Someone in the group who was a true beginner at the game and is having a blast is Henderson, an Air Force veteran and the founder/president of Female Veterans Network of Citrus County.
“Charlie called me. He wanted some female veterans. I was just going to send him some people, but then I thought I may as well be part of it also,” she said. “I’m totally glad I did. It’s one of the nicest things I’ve done this year for myself. I just love it.
“Never picked up a golf club and never thought I would. But I love it. I highly recommend it. Especially if you’ve never played golf. You’ll find a new outlet and a new group of friends.”
She added that the instructors have helped her do something she never would have thought possible before.
“The instructors are just totally on top of it. They know what they’re doing and they get the point across,” Henderson, who served in the late 1960s, said. “For me to be able to hit a ball is amazing. I never thought I would be able to hit the ball and I did.”
Jordan said he took up golf years ago, but then quit out of frustration. He came back to the game recently and jumped at the opportunity to improve.
“Charlie came over to the American Legion Post in Crystal River. A couple of us had come over and played earlier in the day and went back to the post,” Jordan said. “They were there and asked if we wanted to sign up for it. And three of us – me, Nick and Vinnie – signed up for it.”
He added the instructors have taught him more about his game than he had hoped for coming in.
“Great instructors. Really learned a lot. A lot of things I’ve been doing wrong for years and years and just a little correction on them has been helping a lot,” Jordan said. “I’m 74. Hopefully one day I’ll be able to shoot my own age. Of course, the older I get, the easier that’s going to get.
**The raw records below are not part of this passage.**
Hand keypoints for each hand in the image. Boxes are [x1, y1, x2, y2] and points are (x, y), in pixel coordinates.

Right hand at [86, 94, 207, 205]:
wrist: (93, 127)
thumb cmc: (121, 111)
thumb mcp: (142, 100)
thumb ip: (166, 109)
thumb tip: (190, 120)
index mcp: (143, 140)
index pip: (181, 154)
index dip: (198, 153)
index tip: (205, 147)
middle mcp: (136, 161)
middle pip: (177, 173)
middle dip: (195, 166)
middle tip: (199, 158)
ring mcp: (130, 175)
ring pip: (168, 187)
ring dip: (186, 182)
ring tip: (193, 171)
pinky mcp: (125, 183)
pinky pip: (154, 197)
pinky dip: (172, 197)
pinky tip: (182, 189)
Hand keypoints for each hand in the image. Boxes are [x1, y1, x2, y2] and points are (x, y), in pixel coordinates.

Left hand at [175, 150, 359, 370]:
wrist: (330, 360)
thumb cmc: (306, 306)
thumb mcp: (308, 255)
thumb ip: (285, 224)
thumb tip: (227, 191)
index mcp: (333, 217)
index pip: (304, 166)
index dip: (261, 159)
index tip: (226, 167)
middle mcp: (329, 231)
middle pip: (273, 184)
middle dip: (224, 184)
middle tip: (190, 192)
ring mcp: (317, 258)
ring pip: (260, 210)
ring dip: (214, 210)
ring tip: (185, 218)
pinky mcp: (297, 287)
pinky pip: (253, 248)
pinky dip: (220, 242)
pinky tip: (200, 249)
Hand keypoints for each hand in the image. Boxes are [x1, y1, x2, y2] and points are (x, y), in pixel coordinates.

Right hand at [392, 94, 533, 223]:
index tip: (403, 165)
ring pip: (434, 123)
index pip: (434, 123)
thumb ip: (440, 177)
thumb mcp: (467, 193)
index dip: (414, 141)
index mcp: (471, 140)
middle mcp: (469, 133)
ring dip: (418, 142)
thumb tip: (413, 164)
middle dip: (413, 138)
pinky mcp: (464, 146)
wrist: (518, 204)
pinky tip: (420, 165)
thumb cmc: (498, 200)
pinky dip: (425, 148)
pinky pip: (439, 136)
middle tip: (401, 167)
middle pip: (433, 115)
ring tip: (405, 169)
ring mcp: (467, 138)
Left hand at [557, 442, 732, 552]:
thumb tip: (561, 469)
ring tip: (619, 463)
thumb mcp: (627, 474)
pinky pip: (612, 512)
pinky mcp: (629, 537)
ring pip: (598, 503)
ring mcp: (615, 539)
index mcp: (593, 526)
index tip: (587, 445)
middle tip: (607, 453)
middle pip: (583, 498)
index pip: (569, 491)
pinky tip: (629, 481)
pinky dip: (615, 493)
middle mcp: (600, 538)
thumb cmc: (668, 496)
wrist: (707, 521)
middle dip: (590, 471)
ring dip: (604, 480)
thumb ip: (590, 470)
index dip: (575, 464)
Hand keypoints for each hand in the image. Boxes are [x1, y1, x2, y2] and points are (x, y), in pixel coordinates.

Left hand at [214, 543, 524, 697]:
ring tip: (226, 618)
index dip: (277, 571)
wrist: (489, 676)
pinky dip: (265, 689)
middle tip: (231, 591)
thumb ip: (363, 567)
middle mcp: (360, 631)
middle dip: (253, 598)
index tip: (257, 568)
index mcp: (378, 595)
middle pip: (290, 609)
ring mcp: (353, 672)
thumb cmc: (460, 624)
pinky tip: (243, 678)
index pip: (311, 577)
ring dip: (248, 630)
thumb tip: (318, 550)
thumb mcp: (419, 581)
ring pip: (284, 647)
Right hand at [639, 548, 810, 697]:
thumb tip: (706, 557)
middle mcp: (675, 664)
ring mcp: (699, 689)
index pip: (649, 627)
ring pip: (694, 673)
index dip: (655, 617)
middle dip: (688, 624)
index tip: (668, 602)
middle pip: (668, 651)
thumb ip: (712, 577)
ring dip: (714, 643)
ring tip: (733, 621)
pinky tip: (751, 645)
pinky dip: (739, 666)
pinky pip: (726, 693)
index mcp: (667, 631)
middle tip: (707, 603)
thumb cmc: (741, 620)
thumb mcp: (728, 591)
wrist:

No, not really.”
White knew of the HOPE program before joining, but wasn’t sure he would ever get the chance to participate in one close to home.
“I heard about the program a while ago from a buddy, but the only offer they had was in Tampa. It didn’t seem feasible to drive all the way to Tampa and back every time,” he said. “I had worked with Charlie’s wife and she contacted me when he started this. So they called me. I didn’t even know it was coming. So I was like, ‘Absolutely. I was looking to join anyway.’ I didn’t know we had one.”
If Meade has his way, the program will continue in Citrus County for years to come and expand with more than one set of lessons a year. That way, any veteran who wants to take part will get the opportunity.
White said he would love to do it again and said the bonds made the past month will last.
“It’s a really tight group. There’s quite an age difference, but we’ve become pretty close,” he said. “We started out I think a little shy in the beginning but the joy of it seems to gain every week.”
Henderson, who said the Female Veterans Network of Citrus County is looking for a permanent building to house the group and can be contacted at firstname.lastname@example.org if you want to help, agreed that strong bonds have been created in just a few short weeks on the course.
“It’s been great. I’ve had a wonderful time. The camaraderie, which is what we’re all about, was just so obvious and it’s so wonderful. It’s just a wonderful group and I love them all,” she said.